Whether they’ll get them is another matter of course.

At heart this is about what people regard as “their pay”. Their pre-tax salary or their post-tax one?

And, weeell, it’s difficult. Because once you get into those higher reaches what you pay in tax becomes something of a choice. How much is stuck into a pension makes a difference. Are savings inside an ISA or not (doesn’t change this year’s income tax but still, it changes taxation of overall income).

We can also look to London, where property prices are so much higher, and see that gross income is indeed higher to compensate. So, to some extent net income after housing costs is something that determines wages.

But then the total answer is that it’s the everything that one gains from working in a specific place, time and job. How good are the schools, the hospitals, are the bins emptied, do the ferries run on time (are there ferries?) and on and on. It’s the total utility gained by expending one’s labour.

So, the correct answer is yes, post-tax income matters for wage determination. But so do all sorts of other things and how much of each, weeell……

Yes, yes, very good

That is all very well and good, but what is really needed is an appreciation of the communities and the political alternatives that they provided. Post-steel and post-coal localities need a radical industrial policy that would bring high-paid jobs, skills and opportunities that could form the basis of a real driver of levelling up. As the Port Talbot coke ovens close, what is the government doing to fill the void?

So, what?

No, that is the big question. Forget about government or markets for a moment. Just concentrate on hte what.

So, what work – or industry or product or whatever – will provide large scale blue collar work as is being demanded?

Such a distinct, collectivist culture was crucial to the development of Wales, central Scotland and parts of England in the 19th and 20th centuries. At its peak in the 1960s, Port Talbot steelworks employed about 18,000 workers, complemented by the nearly 60,000 employed in south Wales coalmines. These industries after the second world war offered an alternative vision of industrial relations, investment, community development, and a Wales (and Britain) with working-class agency at its centre.

Great. But what?

No, windmills won’t do it. Solar won’t. No one, absoluitely no one, needs an organisation of that scale nor number of workers to produce those. Recycling is a value subtracting industry so that won’t provide either that pride or the wages. And on and on.

What is there in the modern world which will produce that large scale proletarian employment?

Anyone? Bueller?

Oh dear

The average couple with children had £26,616 to live off after housing costs in 2022 while those with no dependents had £32,238, according to new IFS analysis of figures from the Office for National Statistics.

One response is and? People do different things with their lives, they earn different amounts of money. Shrug.

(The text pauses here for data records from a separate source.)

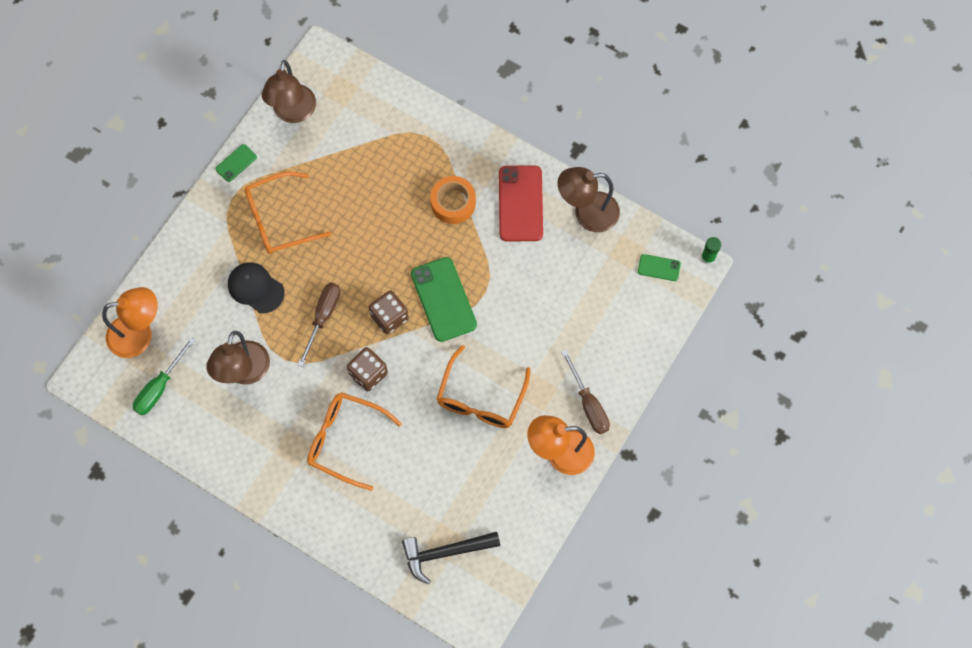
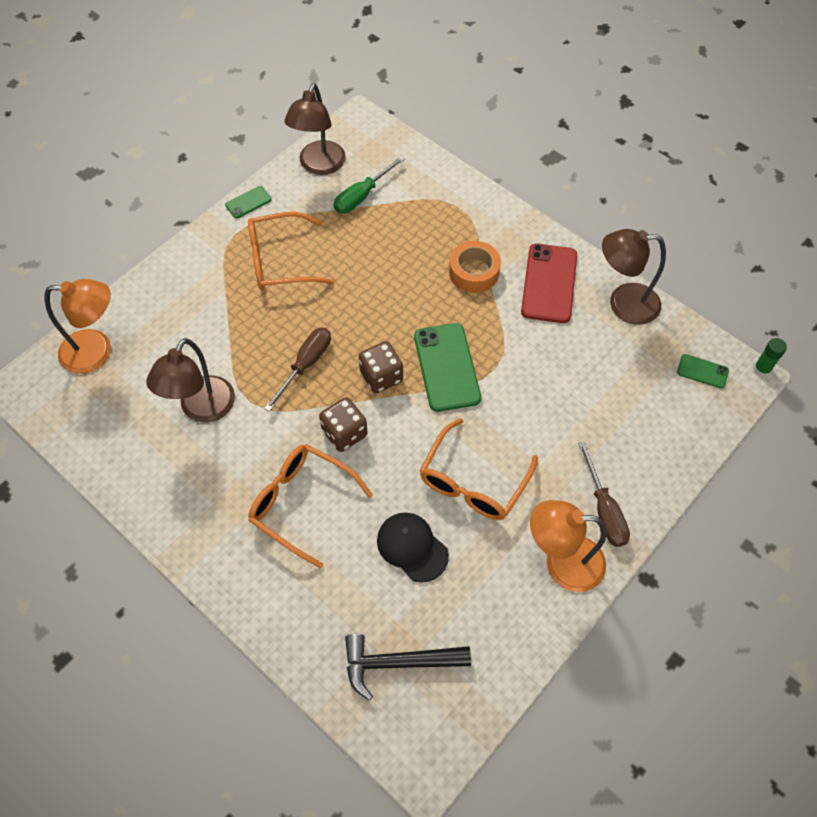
camera: 10 degrees right, 10 degrees down
green screwdriver [133,337,195,415] -> green screwdriver moved to [333,156,405,214]
black cap [228,262,284,313] -> black cap moved to [377,513,449,583]

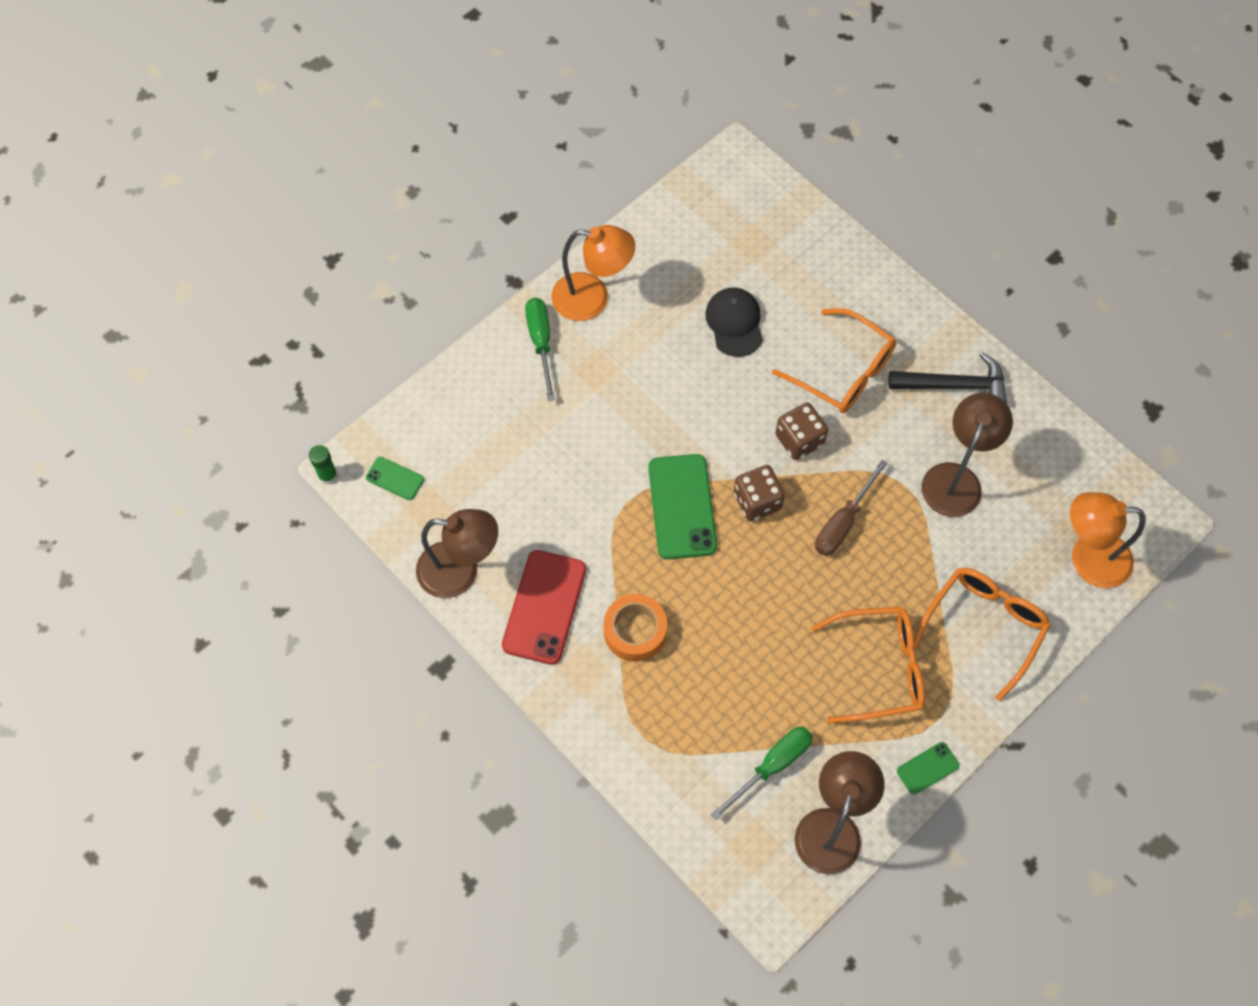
camera: 175 degrees left, 5 degrees up
black hammer [345,634,471,701] -> black hammer moved to [888,352,1007,404]
black cap [377,513,449,583] -> black cap turned 150 degrees counterclockwise [705,288,763,357]
orange glasses [420,418,538,520] -> orange glasses moved to [914,568,1051,701]
brown screwdriver [578,441,630,547] -> green screwdriver [525,298,555,401]

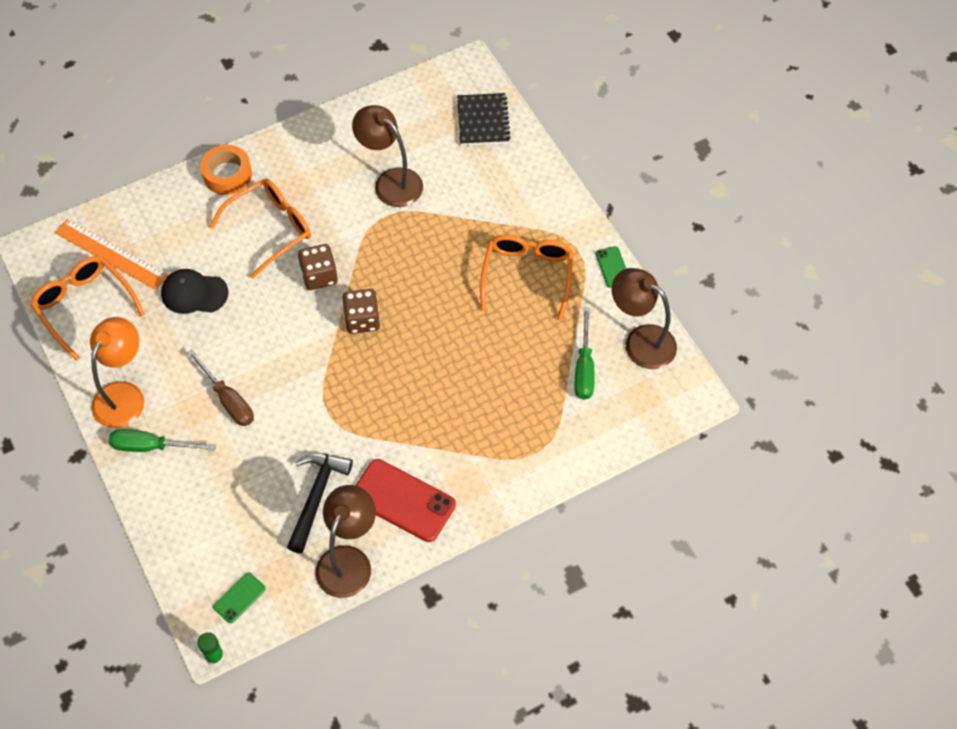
camera: 75 degrees left, 5 degrees down
orange tape [603,594,667,662] -> orange tape moved to [201,145,252,195]
green phone [648,454,717,559] -> none
green screwdriver [711,727,813,820] -> green screwdriver turned 150 degrees counterclockwise [574,307,595,400]
brown screwdriver [815,460,888,556] -> brown screwdriver moved to [187,349,254,426]
black hammer [888,352,1007,404] -> black hammer moved to [287,453,353,553]
orange glasses [914,568,1051,701] -> orange glasses moved to [30,256,145,361]
orange lamp [1070,492,1146,588] -> black notebook [457,93,511,145]
none -> orange ruler [55,219,168,290]

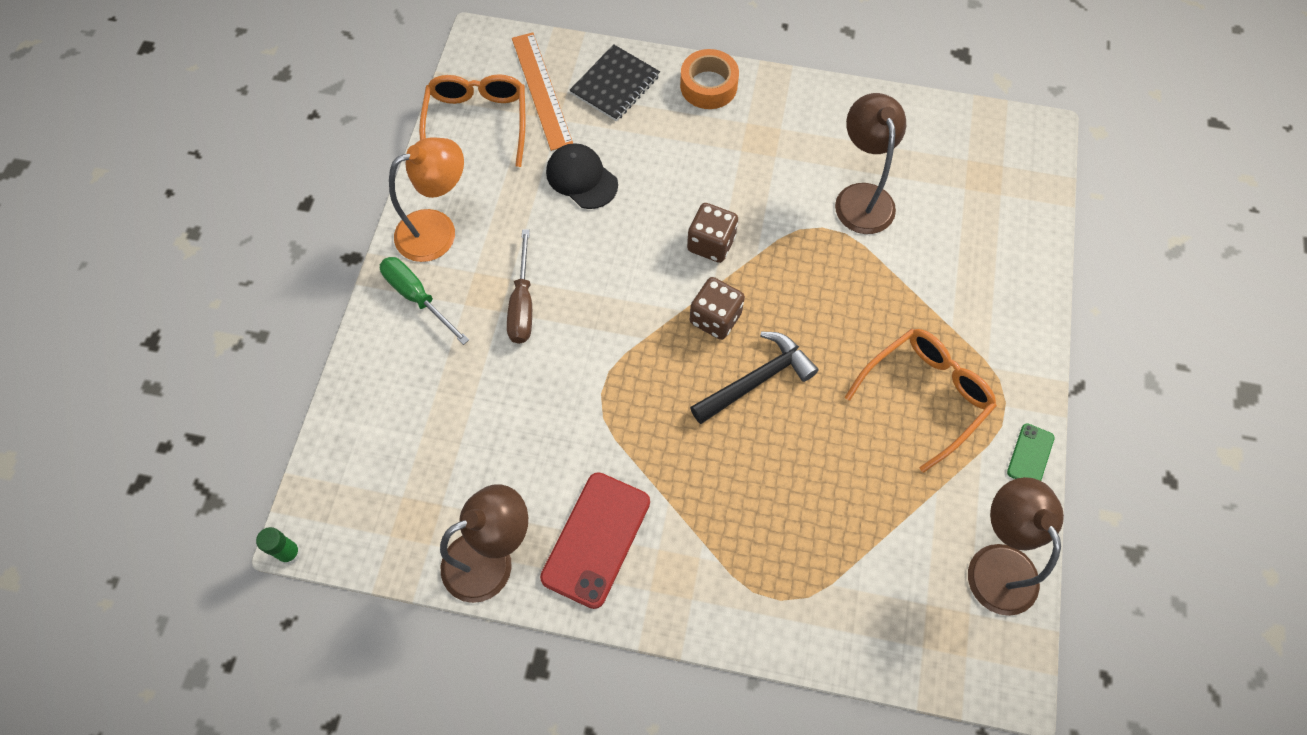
camera: 40 degrees right, 5 degrees up
orange glasses [209,179,311,279] -> none
green phone [213,572,266,623] -> none
black hammer [287,453,353,553] -> black hammer moved to [690,332,819,424]
red phone [355,459,456,542] -> red phone turned 45 degrees clockwise [540,472,650,609]
black notebook [457,93,511,145] -> black notebook moved to [569,44,660,121]
green screwdriver [574,307,595,400] -> none

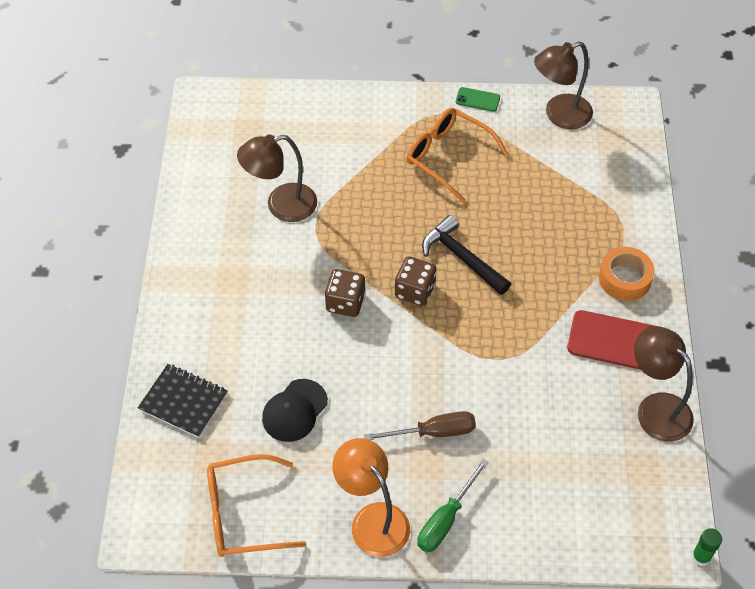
camera: 100 degrees left, 10 degrees down
orange ruler [512,32,573,151] -> none
orange tape [680,49,739,109] -> orange tape moved to [599,247,655,301]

Another is to think for a little bit. Incomes generally rise through a working life. Those couples – for household formation is fairly late these days – with children will, on average, be younger than those whose kids have left home. Thus we need age adjustment to these income figures.

At least as far as I can see the IFS does no age adjustment.

The numbers are, therefore, more than a little suspect. For we simply do not know how much this is the difference between a couple of 27 year olds with a babby and a couple of 55 year old empty nesters.

Ho Hum.

Hermes is paying for this

Hermes is facing a legal battle with two American shoppers who have sued the French designer over its refusal to sell them Birkin handbags.

Two Californian shoppers have accused Hermes of only selling its sought-after Birkin handbags to customers deemed “worthy” enough.

A class action lawsuit filed in San Francisco alleged that one of the complainants made “multiple attempts to purchase a Birkin bag, but was told on each occasion that he needed to purchase other items and accessories”.

Now, if I were Hermes I would be paying for this. I’d be picking up the legal bills of these shoppers. Actually, I’d have gone and found them, paid them to bring suit and lavished them with cash in fact. What better advertisement for Veblen Goods than that mere money isn’t enough?